Depredação da Câmara dos Deputados, destruição de pesquisas científicas, de terras e de lavouras por tais movimentos, repudiados pela população e que pretendem impor sua ideologia sem passar pelo teste das urnas, têm sido uma constante e clara demonstração de que determinadas autoridades são coniventes com tais maculações da lei maior. Por outro lado, magistrados de Tribunais Regionais, inclusive da Suprema Corte, criticam o excesso de prisões preventivas de pessoas sem que haja processos instaurados ou autos lavrados, lastreadas em trechos pinçados de gravações telefônicas. A imprensa publicou manifesto de eminentes desembargadores, que ficaram estupefatos quando souberam da existência de 409.000 escutas telefônicas autorizadas no País, em 2007, tendo, inclusive, o ministro Sepúlveda Pertence, em depoimento na Câmara dos Deputados, tecido duras críticas a tais abusivas ações.

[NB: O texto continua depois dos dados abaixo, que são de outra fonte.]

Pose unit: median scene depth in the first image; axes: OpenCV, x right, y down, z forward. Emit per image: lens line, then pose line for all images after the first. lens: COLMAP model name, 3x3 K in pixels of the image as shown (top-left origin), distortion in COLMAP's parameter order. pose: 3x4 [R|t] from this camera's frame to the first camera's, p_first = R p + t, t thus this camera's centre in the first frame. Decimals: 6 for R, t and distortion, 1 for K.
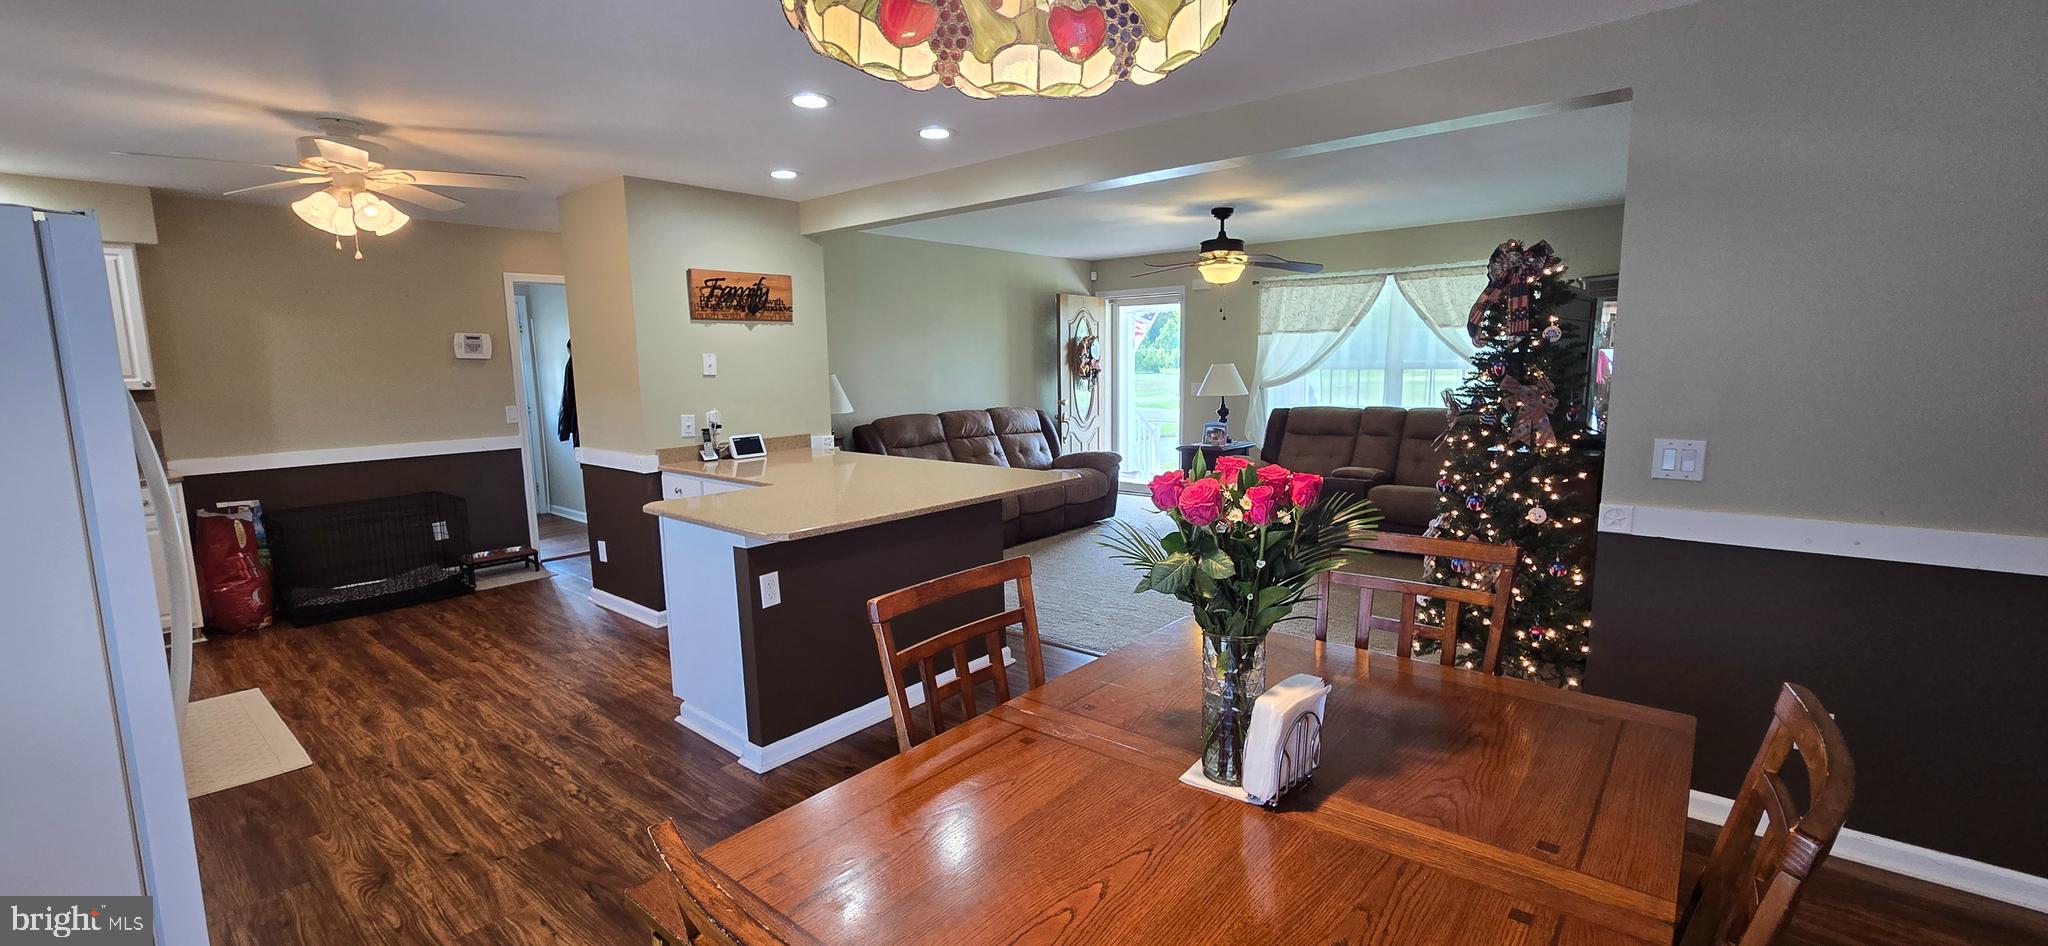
lens RADIAL K [[846.2, 0, 1018.0], [0, 846.2, 480.2], [0, 0, 1]] dist [-0.001199, 0.000442]
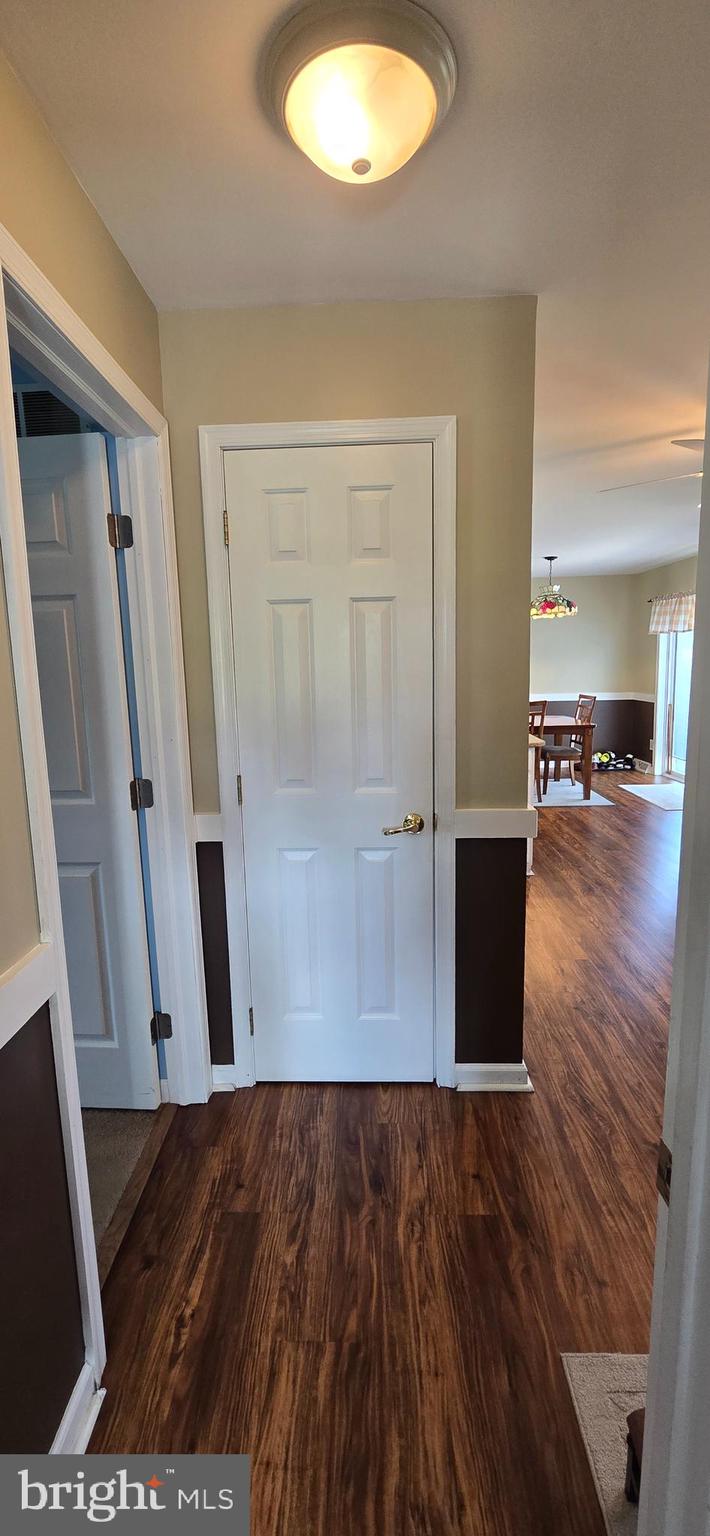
lens RADIAL K [[634.6, 0, 355.0], [0, 634.6, 768.0], [0, 0, 1]] dist [-0.001199, 0.000442]
pose [[-0.630418, -0.093512, 0.770603, -0.781311], [0.150606, 0.959120, 0.239597, -0.180969], [-0.761506, 0.267104, -0.590563, 1.359127]]
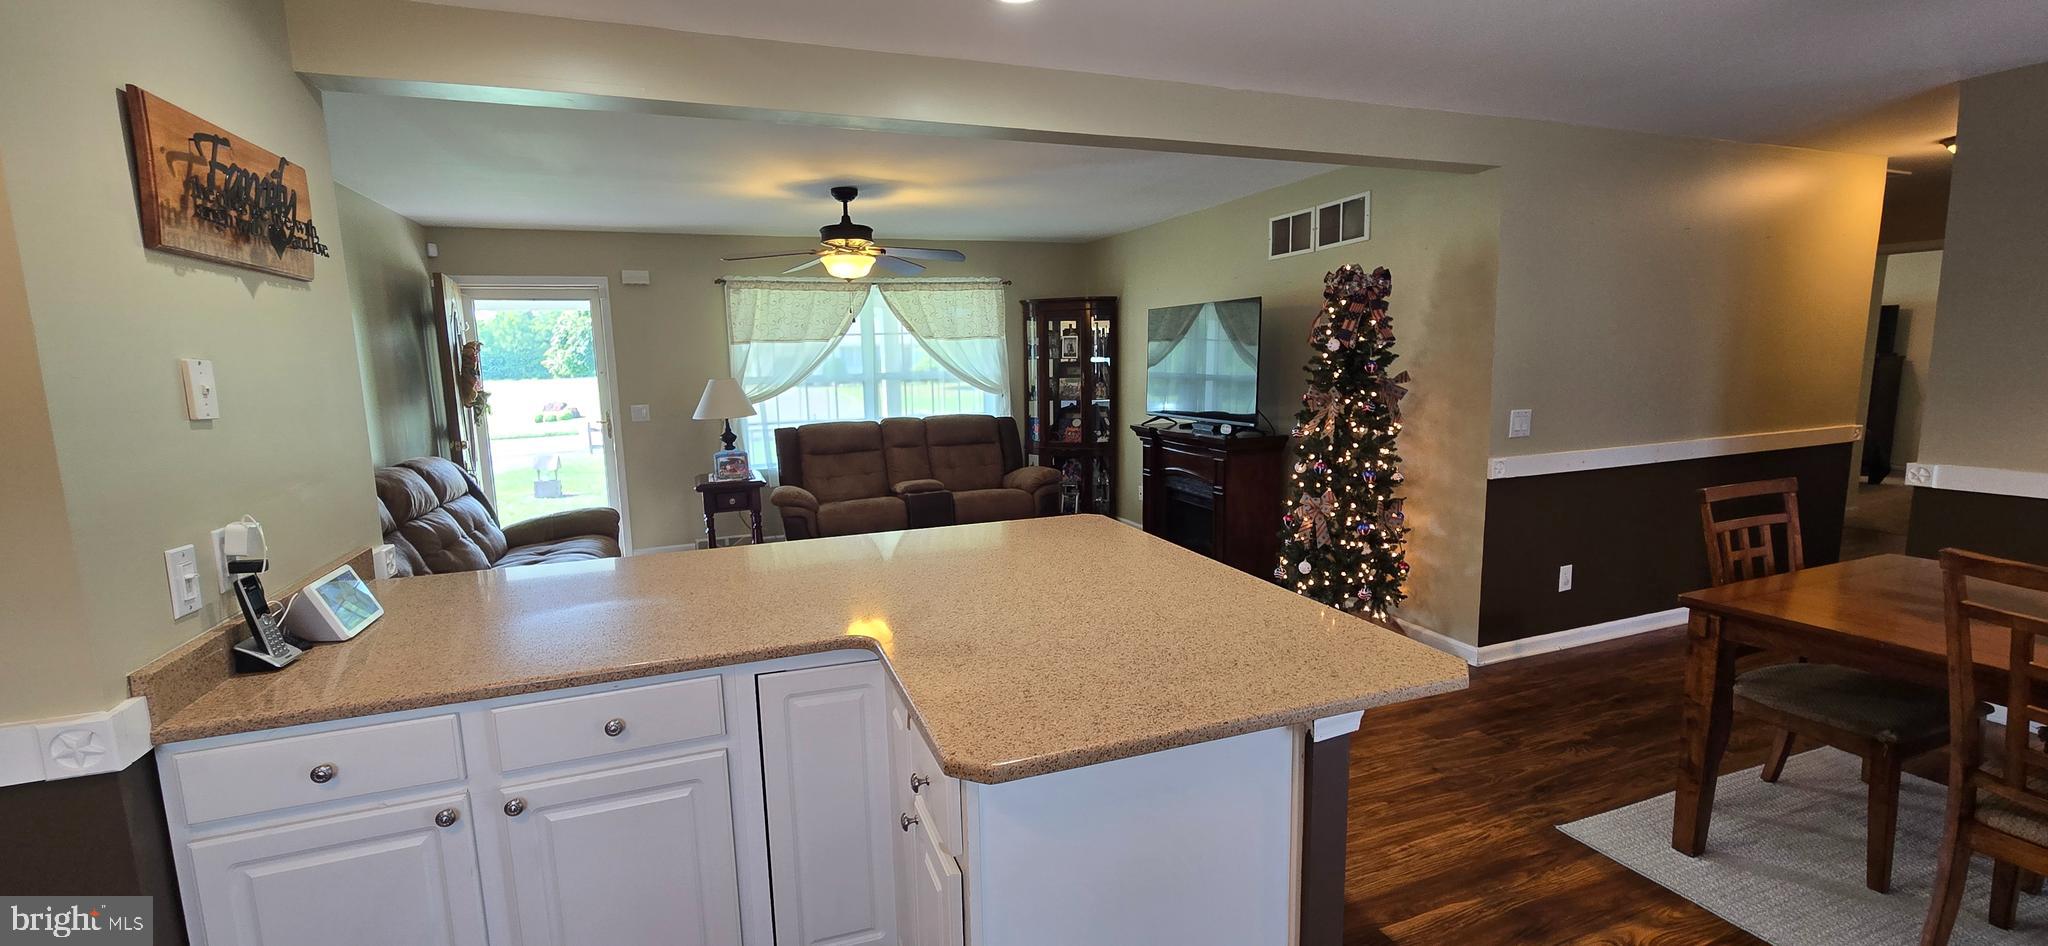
lens RADIAL K [[846.2, 0, 1018.0], [0, 846.2, 480.2], [0, 0, 1]] dist [-0.001199, 0.000442]
pose [[0.475817, -0.122693, 0.870945, -0.498315], [0.143488, 0.987785, 0.060762, -0.074005], [-0.867761, 0.096058, 0.487610, 0.547131]]
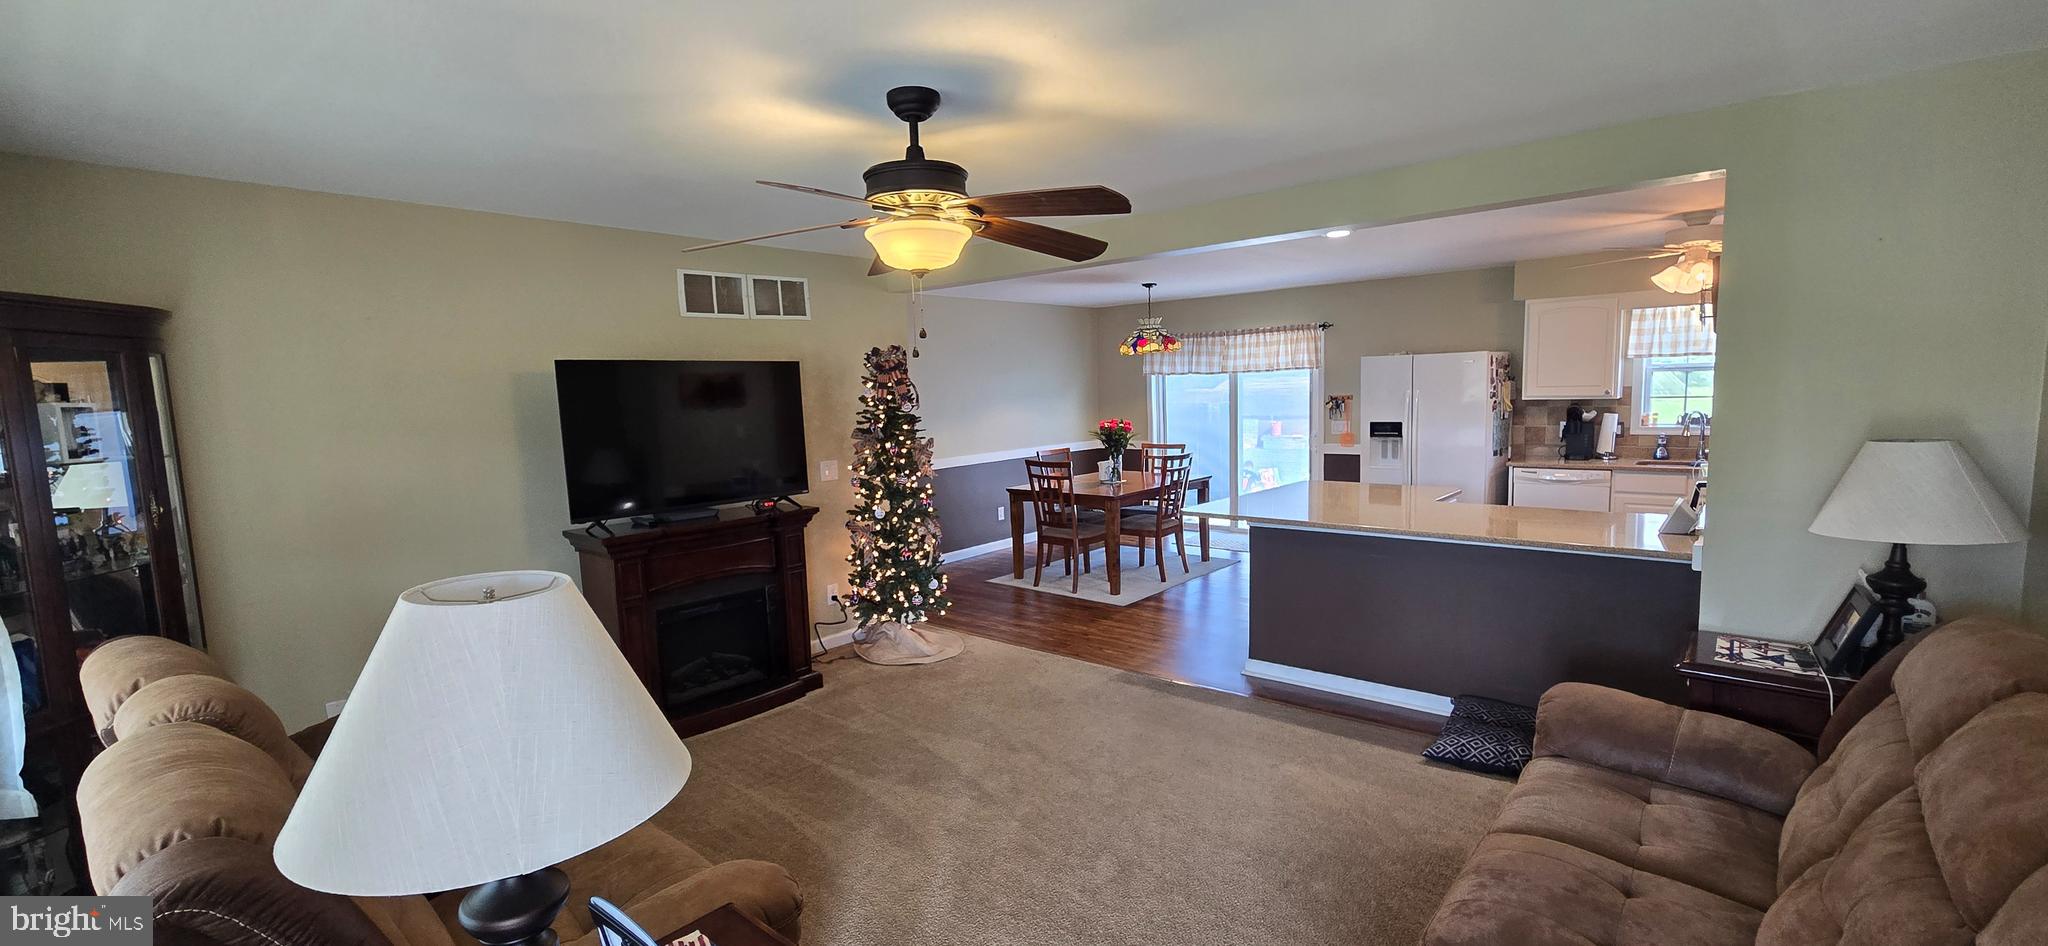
lens RADIAL K [[846.2, 0, 1018.0], [0, 846.2, 480.2], [0, 0, 1]] dist [-0.001199, 0.000442]
pose [[-0.998882, 0.047251, -0.001310, 0.235746], [0.045354, 0.965855, 0.255082, -0.277874], [0.013318, 0.254738, -0.966918, 1.674816]]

A violação de privacidade faz parte da destruição do "EstadoBurguês". Uma interpretação equivocada da Constituição quanto aos artigos 231 CF e 68 da ACDT, que ofertam direitos aos índios e quilombolas sobre terras que ocupavam ("estejam ocupando", Art. 68) no momento da promulgação da lei suprema, e não que ocuparam no passado, tem gerado problemas. Por esta interpretação oficial, o presente do indicativo do texto maior passou a ser o pretérito perfeito, e onde se lê "ocupam" passou-se a ler "ocuparam". Com isto, para aproximadamente 400.000 índios estão sendo entregues 15% do território nacional. O Brasil assinou a Declaração da ONU sobre os Direitos dos Povos Indígenas atingindo letalmente a sua soberania. Dos raríssimos verdadeiros quilombolas, houve tal extensão conceitual do termo que a maior parte dos afro-descendentes passou a ser quilombolas por autodeclaração. O projeto legislativo 6264/2005, do senador Paulo Paim, do Estatuto da Igualdade Racial em seu Título II, Capítulo VI, procura legalizar todas as transgressões já em curso. Ele repete o Decreto 4887/2003, do presidente Lula, considerado inconstitucional.

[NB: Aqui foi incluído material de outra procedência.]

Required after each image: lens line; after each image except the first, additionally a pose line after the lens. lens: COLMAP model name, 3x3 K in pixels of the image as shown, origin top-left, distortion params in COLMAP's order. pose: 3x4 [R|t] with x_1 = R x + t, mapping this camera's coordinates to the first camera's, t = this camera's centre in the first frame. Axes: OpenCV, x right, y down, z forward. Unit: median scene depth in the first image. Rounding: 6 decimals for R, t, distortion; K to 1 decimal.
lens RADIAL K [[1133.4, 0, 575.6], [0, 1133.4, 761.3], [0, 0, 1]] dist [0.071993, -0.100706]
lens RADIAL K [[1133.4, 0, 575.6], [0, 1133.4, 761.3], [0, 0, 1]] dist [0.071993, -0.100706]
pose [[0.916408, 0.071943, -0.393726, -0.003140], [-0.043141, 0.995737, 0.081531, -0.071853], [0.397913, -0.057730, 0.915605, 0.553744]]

Por outro lado, à luz de uma exegese controversa do que seja o neoconstitucionalismo, isto é, dar praticidade aos princípios constitucionais, o Poder Judiciário tem-se outorgado o direito de legislador positivo, não poucas vezes sobrepondo-se ao Poder Legislativo no suprir o que entende ser omissão daquele poder. Por sua vez, o Poder Executivo continua se utilizando das Medidas Provisórias - que só foram colocadas no texto constitucional porque a Constituição de 88 foi concebida para fundamentar uma república parlamentarista -, tornando-se, de rigor, o verdadeiro legislador. A solidariedade não se faz com o semear do joio, nem se cria uma grande nação com alicerces no ódio e no preconceito, favorecendo grupos contrários ao Estado de Direito, em benefício do Estado neopatrimonial parasitário, corrupto e antipatriótico.

IVES GANDRA DA SILVA MARTINS é membro e JOÃO RICARDO MODESTO é presidente da Academia Brasileira de Filosofia.